ASSIGNMENT: Your reply must be one number: the count of lines in the data below that contain "языку".

ENTRIES SHOWN:
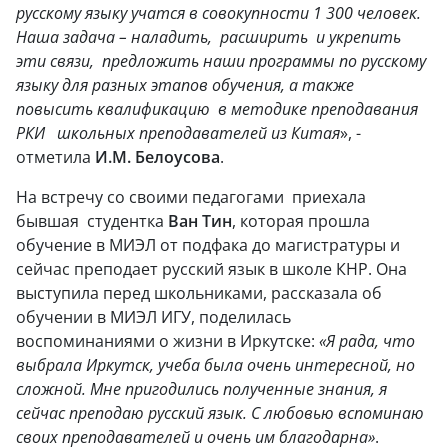
русскому языку учатся в совокупности 1 300 человек.
Наша задача – наладить, расширить и укрепить
эти связи, предложить наши программы по русскому
языку для разных этапов обучения, а также
повысить квалификацию в методике преподавания
РКИ школьных преподавателей из Китая
», -
отметила
И.М. Белоусова
.
На встречу со своими педагогами приехала
бывшая студентка
Ван Тин
, которая прошла
обучение в МИЭЛ от подфака до магистратуры и
сейчас преподает русский язык в школе КНР. Она
выступила перед школьниками, рассказала об
обучении в МИЭЛ ИГУ, поделилась
воспоминаниями о жизни в Иркутске:
«Я рада, что
выбрала Иркутск, учеба была очень интересной, но
сложной. Мне пригодились полученные знания, я
сейчас преподаю русский язык. С любовью вспоминаю
своих преподавателей и очень им благодарна»
.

ANSWER BOX: 2